Fortunately, we do have a definition for the "standard" human. Psychologists have come up with Maslow's Ladder of 5 Basic Needs and a list of 5 Basic Emotions: guilt, hate, shame, revenge, love (Source).

However, there must be human emotions and needs that are unnamed and even undiscovered. For I'm skeptical that all these 6 billion humans only have combinations of these short five generalities.

My recent observations on people have also given me hope that there is an emotional frontier unexplored within ourselves.

Today I was walking through campus during 11AM rush-hour. As I was walking near people, I picked someone out and got a good look at their face. After I passed them by, I then mimicked their expression. Simulating their physical mannerisms also simulated their mood. After my emotions were in sync with my target's, I then tried to label what I was feeling.
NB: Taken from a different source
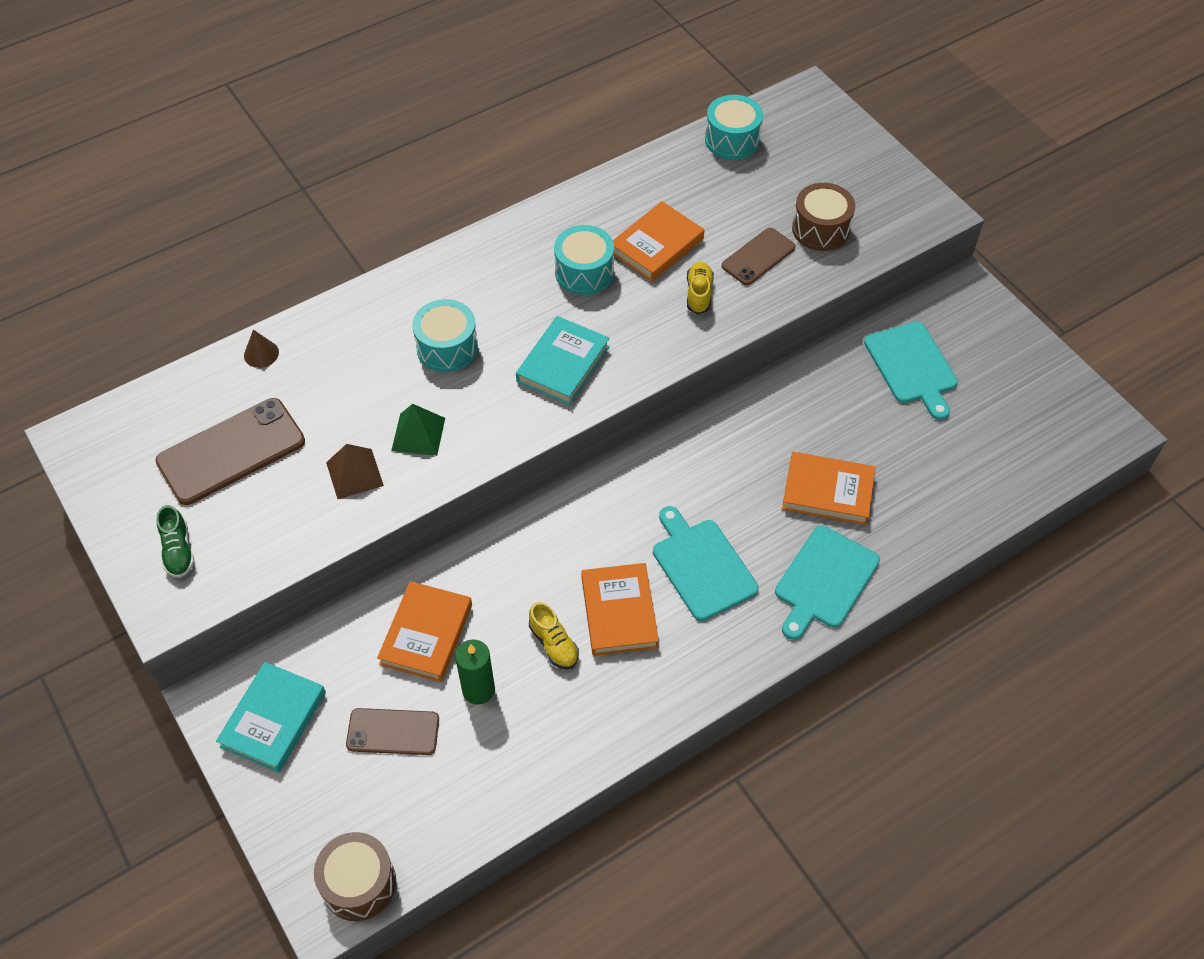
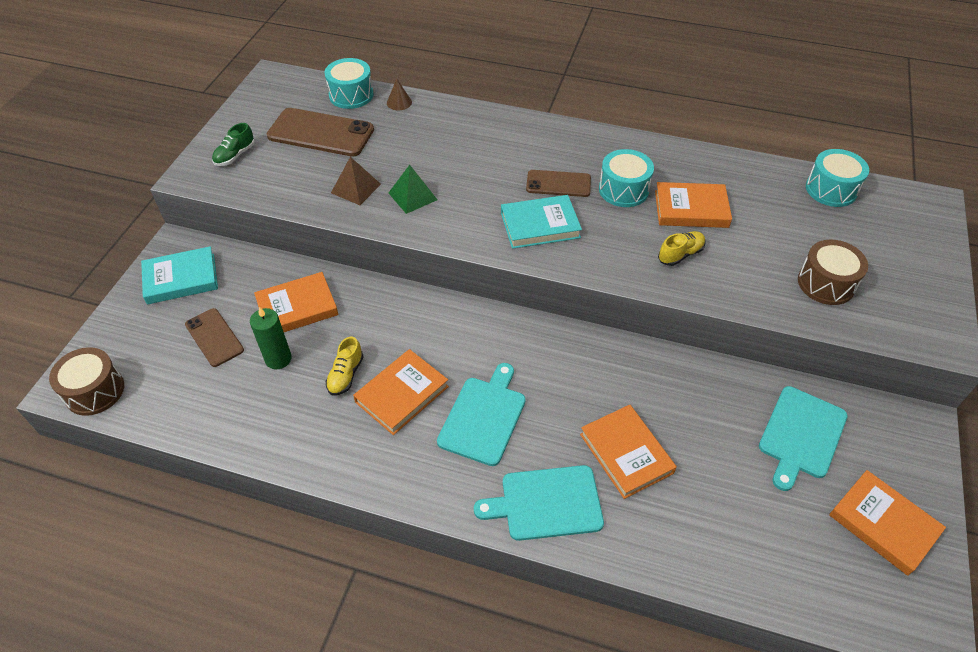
camera: 50 degrees right, 5 degrees down
turquoise drum [412,299,478,372] -> turquoise drum moved to [324,58,374,109]
brown phone [721,228,796,285] -> brown phone moved to [526,170,591,197]
none -> orange book [829,470,946,576]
After a few attempts, labelling became difficult. The mannerisms I was mimicking and the subsequent feelings I had were foreign to me. I frequently felt this when mimicking girls. The only way I can describe their emotions is as a "floaty sense of tripping over daisies combined with hope, earnestness, and desperation." I can't relate what I was feeling to any previous experience.

I then ceased trying to describe how I felt; my words and their associated connotations were ruining my observations. I tried, instead, to really feel feel their emotions. Instead of simply observing joy, which is just three letters, j-o-y, I tried to traverse the continuous mountain of information packed into the feeling itself.

After walking for five minutes with this perspective, I got the sense that the landscape of emotions out there is diverse and unlike what I've encountered personally. 5 Basic Emotions and 5 Basic Needs felt like an insult to the richness of our inner architecture.

If I were to continue doing this in earnest, my hunch is that I would discover aliens among humans. I would find emotional creatures living inside us as diverse and as strange as the animal kingdom. And when I stumble upon these unfamiliars, the Philosophist will have his fun.